Quote the part of the Fed Cup Final announcement that opens with the words containing "The Final, Australia’s" and closes with "in world sport.", reproducing it word for word.

== DOCUMENT SEGMENT ==
________________________

Perth has been named as host city for the historic 2019 Fed Cup by BNP Paribas Final between Australia and France from 9-10 November 2019.
The Final, Australia’s first since 1993, will be played on hardcourt at Perth’s RAC Arena. It will be Australia’s first Fed Cup final at home since 1978, and the first time Perth has hosted a tie since 2009.
“I’m so excited we have the chance to play the Fed Cup Final here in Perth, and showcase the very best of women’s tennis right here in my hometown,” Fed Cup captain Alicia Molik said.
“It’s particularly exciting to be making this announcement just a little over a week since Ash Barty won the French Open.
“Although her win took a lot of people by surprise, we’ve known for some time what an exceptional player, and person, she is, and that it was only a matter of time before she broke through to win a major. Ash’s natural talent is matched only by her work ethic and outstanding sportsmanship, and it’s wonderful to see her blazing a trail not just in women’s tennis, but in world sport.
“Ash has been an inspirational leader in our Fed Cup team over the past few years and we are fortunate to have an incredible group of role models in Australia who love representing their country. Women’s tennis is in an extremely powerful position in Australia at the minute and I’m so proud of every team member who has been a part of this two-year journey to reach the final.
“Our semifinal win was momentous, and it’s a credit to the team in Ash, Dasha [Gavrilova], Sam [Stosur] and Priscilla [Hon] and their work ethic and passion.
“I have no doubt in my mind that we are capable of winning. We’ve had a sensational start to the year, but the job isn’t finished yet, and we are going to ensure that we give ourselves every chance here in Perth to win for Australia. I hope to see fans coming from all over the country to Perth to cheer the Aussies to victory.”
Fed Cup is the world’s largest international team competition for women, with 108 nations competing in 2019. It’s now down to the final two teams, Australia and France.
“I’m delighted we are able to stage the Fed Cup Final in Perth, in what will be a spectacular showcase of women’s tennis,“ Tennis Australia CEO Craig Tiley said.
“Perth and WA have so many passionate tennis fans and this is a wonderful opportunity for them to see the world’s best in action, including our latest Grand Slam champion, the inspirational Ash Barty. We want to make sure the event is accessible to everyone, with free tickets for kids under 14 and $20 two day adult passes making that possible. It promises to be a great event.”
“Perth last hosted a Fed Cup final in 1971 when Australia defeated Great Britain at the Royal Kings Park Tennis Club,” Western Australia Minister for Tourism The Hon. Paul Papalia CSC MLA said.

________________________

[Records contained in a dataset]
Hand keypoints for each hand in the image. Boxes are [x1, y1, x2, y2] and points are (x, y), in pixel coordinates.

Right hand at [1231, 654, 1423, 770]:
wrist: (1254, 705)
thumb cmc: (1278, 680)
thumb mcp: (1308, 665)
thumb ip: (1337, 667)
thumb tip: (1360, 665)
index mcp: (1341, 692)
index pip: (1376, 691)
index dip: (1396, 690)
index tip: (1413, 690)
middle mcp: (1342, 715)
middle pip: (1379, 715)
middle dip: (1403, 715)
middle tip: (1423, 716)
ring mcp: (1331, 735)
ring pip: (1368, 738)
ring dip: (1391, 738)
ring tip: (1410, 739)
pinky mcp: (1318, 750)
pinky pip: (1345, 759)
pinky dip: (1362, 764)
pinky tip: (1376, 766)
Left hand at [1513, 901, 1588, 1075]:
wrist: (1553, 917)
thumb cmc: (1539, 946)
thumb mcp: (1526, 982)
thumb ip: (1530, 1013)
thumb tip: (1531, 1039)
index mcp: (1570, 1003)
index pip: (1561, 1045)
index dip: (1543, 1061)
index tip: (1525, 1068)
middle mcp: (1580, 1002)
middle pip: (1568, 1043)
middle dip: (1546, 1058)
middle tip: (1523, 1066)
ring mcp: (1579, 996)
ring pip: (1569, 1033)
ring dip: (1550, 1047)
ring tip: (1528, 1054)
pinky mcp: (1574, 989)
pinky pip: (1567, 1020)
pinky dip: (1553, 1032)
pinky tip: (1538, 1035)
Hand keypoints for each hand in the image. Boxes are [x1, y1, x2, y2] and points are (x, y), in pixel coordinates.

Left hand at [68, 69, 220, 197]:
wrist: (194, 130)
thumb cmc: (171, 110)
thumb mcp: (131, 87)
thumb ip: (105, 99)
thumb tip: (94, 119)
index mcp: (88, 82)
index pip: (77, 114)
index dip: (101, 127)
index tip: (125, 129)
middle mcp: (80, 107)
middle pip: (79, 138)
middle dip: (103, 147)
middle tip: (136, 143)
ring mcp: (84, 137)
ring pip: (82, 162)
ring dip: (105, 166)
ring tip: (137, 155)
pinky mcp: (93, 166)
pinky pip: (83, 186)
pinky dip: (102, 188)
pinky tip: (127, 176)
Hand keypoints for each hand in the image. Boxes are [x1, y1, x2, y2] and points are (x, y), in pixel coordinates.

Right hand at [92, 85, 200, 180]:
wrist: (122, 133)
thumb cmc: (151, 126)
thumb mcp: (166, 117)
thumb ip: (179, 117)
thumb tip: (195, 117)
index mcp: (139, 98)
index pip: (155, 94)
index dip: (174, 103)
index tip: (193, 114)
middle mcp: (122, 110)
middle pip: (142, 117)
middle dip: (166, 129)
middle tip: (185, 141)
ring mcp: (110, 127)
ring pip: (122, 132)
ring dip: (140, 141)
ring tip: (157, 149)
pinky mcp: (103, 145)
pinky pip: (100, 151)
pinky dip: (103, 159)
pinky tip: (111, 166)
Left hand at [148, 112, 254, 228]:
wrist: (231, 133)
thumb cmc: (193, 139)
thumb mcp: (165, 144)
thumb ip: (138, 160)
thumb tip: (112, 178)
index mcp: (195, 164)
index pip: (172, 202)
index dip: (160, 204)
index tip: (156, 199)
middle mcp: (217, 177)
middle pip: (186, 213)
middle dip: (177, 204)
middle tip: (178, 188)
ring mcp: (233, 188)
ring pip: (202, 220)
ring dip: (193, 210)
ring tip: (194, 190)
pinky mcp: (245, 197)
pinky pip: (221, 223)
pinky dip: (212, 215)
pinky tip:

________________________

== RESPONSE FOR THIS EXERCISE ==
The Final, Australia’s first since 1993, will be played on hardcourt at Perth’s RAC Arena. It will be Australia’s first Fed Cup final at home since 1978, and the first time Perth has hosted a tie since 2009.
“I’m so excited we have the chance to play the Fed Cup Final here in Perth, and showcase the very best of women’s tennis right here in my hometown,” Fed Cup captain Alicia Molik said.
“It’s particularly exciting to be making this announcement just a little over a week since Ash Barty won the French Open.
“Although her win took a lot of people by surprise, we’ve known for some time what an exceptional player, and person, she is, and that it was only a matter of time before she broke through to win a major. Ash’s natural talent is matched only by her work ethic and outstanding sportsmanship, and it’s wonderful to see her blazing a trail not just in women’s tennis, but in world sport.